Page MenuHomePhabricator

VisualEditor: MWExtensionNode preview (<math>, <syntaxhighlight>, …) double-escapes HTML (angle brackets, ampersands)
Closed, ResolvedPublic

Description

Repro:

  1. Create a page with text below:

<math>
\begin{matrix}
x & y \\
z & v
\end{matrix}
</math>

  1. Default rendering, in PHP parser and Parsoid (VE initial state):

x y
z v

  1. VE edit this matrix, change v to uv.
  1. Edited block becomes:

x amp; y
z amp; uv

(After saving it works fine)


Version: unspecified
Severity: minor
See Also:
https://bugzilla.wikimedia.org/show_bug.cgi?id=54577

Details

Reference
bz57429

Event Timeline

bzimport raised the priority of this task from to Low.Nov 22 2014, 2:36 AM
bzimport set Reference to bz57429.
  • Bug 60113 has been marked as a duplicate of this bug. ***

This problem is actually common for everything that uses MWExtensionNode. The problem is that ve.ce.MWExtensionNode.prototype.generateContents makes some bold assumptions about wikitext syntax that are not true.

The fix from bug 54577 didn't actually fix much, it just changed what the problem is.

  • Bug 60332 has been marked as a duplicate of this bug. ***

Basically, ve.ce.MWExtensionNode.prototype.generateContents builds an XML element object for given tag name (for example 'math'), given attributes (none in this case) and given contents (for example 'a < b'), and then serializes it to a string to ensure that everything is correctly escaped.

The problem is that MediaWiki XML-like tags don't expect their contents to be escaped. Serializing such a node generates "<math>a &lt; b</math>", while wikitext expects "<math>a < b</math>".

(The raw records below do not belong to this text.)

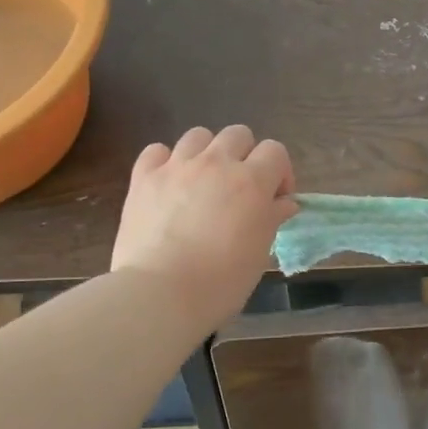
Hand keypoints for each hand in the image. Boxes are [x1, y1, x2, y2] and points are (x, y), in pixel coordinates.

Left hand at [112, 126, 296, 329]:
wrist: (160, 294)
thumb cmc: (221, 282)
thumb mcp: (259, 253)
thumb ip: (272, 219)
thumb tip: (284, 202)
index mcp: (251, 181)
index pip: (275, 150)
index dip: (279, 172)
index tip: (275, 200)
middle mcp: (216, 164)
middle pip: (238, 134)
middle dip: (245, 156)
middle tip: (239, 189)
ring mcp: (177, 167)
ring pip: (198, 136)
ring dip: (206, 154)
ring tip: (203, 183)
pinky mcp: (143, 177)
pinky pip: (157, 151)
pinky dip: (165, 162)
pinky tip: (168, 184)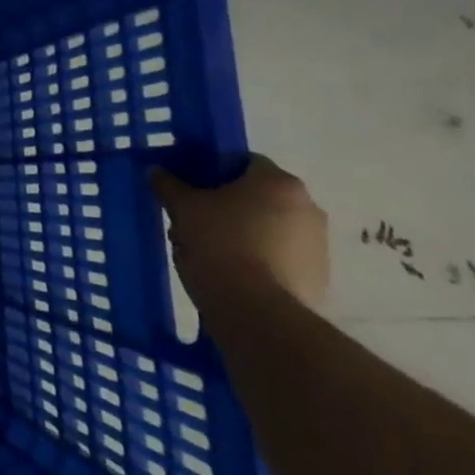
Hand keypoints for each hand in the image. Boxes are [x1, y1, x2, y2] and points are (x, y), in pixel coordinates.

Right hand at [150, 155, 328, 310]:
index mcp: (277, 181)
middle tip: (193, 222)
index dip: (211, 172)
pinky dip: (257, 260)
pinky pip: (279, 257)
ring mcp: (318, 244)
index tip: (188, 189)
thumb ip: (169, 185)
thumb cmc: (219, 245)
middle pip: (256, 196)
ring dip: (241, 234)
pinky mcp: (318, 277)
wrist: (258, 312)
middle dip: (226, 206)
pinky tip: (230, 274)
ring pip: (268, 227)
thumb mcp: (183, 209)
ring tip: (207, 253)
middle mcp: (308, 206)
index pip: (242, 162)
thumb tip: (157, 171)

(An interesting corollary is that a MediaWiki XML-like tag 'foo' may not contain the string '</foo>' in any form nor encoded in any way, unless the code of the extension handling the tag specifically parses nested <nowiki/> tags or something. You can cheat – {{#tag:foo|</foo>}} – but then you still can't include the string '<foo></foo>' because it gets double-parsed.)

(Fun fact: the above behavior is the reason why <source/> was renamed to <syntaxhighlight/> some years ago.)

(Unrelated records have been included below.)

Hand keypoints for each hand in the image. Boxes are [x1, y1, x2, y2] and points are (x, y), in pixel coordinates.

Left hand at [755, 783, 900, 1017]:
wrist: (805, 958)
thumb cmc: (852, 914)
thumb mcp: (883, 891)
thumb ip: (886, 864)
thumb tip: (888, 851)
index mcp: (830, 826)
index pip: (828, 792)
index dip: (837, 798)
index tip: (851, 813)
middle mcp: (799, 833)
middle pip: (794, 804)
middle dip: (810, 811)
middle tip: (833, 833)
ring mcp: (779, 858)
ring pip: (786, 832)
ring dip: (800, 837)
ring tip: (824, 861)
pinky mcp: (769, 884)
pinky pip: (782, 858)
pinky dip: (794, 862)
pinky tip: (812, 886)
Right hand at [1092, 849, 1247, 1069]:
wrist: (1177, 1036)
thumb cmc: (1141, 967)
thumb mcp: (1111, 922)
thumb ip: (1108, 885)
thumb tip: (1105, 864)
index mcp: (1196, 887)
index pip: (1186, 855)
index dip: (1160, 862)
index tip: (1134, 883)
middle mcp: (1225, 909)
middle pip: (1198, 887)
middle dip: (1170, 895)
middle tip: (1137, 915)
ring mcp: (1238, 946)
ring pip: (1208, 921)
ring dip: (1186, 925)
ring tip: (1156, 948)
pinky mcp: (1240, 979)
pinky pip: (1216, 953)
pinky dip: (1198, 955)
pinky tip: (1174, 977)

We should not escape the contents at all and instead do something clever if the input text contains '</foo>'. VE and wikitext are both designed to never disallow the user from doing stupid things, so I'm not sure what can be done if we don't just prevent the user from saving that. Maybe selectively HTML-escape /<\/\s*foo\s*>/ when closing the inspector?

Just for "fun", some informative examples that show what happens when you try too hard with {{#tag:}}. Two of these actually cause UNIQ markers to appear in output, which is rather bad in general. The behavior may differ depending on the tag used.

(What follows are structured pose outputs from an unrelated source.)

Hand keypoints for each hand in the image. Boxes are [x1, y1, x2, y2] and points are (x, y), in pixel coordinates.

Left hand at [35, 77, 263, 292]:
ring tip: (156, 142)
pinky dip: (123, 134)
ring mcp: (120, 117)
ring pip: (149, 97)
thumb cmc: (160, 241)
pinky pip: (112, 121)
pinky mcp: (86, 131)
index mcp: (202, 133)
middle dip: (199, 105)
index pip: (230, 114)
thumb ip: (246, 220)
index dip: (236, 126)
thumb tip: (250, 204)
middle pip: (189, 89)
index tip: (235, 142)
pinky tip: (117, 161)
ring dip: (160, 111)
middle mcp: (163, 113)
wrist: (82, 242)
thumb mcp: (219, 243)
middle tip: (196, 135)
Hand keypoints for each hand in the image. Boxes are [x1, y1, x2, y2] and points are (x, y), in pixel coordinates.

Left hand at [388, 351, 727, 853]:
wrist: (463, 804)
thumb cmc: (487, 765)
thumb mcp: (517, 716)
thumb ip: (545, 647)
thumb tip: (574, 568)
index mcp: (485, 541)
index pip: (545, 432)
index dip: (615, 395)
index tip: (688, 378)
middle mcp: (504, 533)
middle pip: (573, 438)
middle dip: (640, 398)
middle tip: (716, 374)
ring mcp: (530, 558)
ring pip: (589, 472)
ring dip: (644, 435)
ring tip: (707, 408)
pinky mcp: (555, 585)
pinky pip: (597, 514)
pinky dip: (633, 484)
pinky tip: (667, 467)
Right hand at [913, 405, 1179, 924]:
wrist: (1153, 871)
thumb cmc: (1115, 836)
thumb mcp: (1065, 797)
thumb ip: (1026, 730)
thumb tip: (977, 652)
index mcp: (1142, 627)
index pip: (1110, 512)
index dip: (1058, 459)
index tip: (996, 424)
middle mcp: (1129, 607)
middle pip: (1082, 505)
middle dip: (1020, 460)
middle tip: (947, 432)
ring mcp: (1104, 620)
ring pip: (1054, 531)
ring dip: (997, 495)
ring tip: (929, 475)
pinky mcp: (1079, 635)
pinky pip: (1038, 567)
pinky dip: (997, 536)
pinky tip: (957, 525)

<syntaxhighlight lang=php>$a;</syntaxhighlight>

<syntaxhighlight lang=php></syntaxhighlight></syntaxhighlight>

<syntaxhighlight lang=php>&lt;/syntaxhighlight></syntaxhighlight>

{{#tag:syntaxhighlight|</syntaxhighlight>|lang=php}}

<syntaxhighlight lang=php><syntaxhighlight lang=php>$a;</syntaxhighlight></syntaxhighlight>

{{#tag:syntaxhighlight|<syntaxhighlight lang=php>$a;</syntaxhighlight>|lang=php}}

{{#tag:syntaxhighlight|&lt;syntaxhighlight lang=php>$a;</syntaxhighlight>|lang=php}}

{{#tag:syntaxhighlight|<nowiki><syntaxhighlight lang=php>$a;</syntaxhighlight></nowiki>|lang=php}}

Change 144157 had a related patch set uploaded by Bartosz Dziewoński:
ve.ui.MWExtensionInspector: Prevent from setting impossible content

https://gerrit.wikimedia.org/r/144157

Change 144158 had a related patch set uploaded by Bartosz Dziewoński:
ve.ce.MWExtensionNode: Don't escape content of wikitext tags on preview

https://gerrit.wikimedia.org/r/144158

Change 144157 merged by jenkins-bot:
ve.ui.MWExtensionInspector: Prevent from setting impossible content

https://gerrit.wikimedia.org/r/144157

Change 144158 merged by jenkins-bot:
ve.ce.MWExtensionNode: Don't escape content of wikitext tags on preview

https://gerrit.wikimedia.org/r/144158

Should be fixed.

Like in wikitext, it will now be impossible to input '</tag>' in the inspector in VisualEditor: it will be converted to '&lt;/tag>' when the inspector is closed.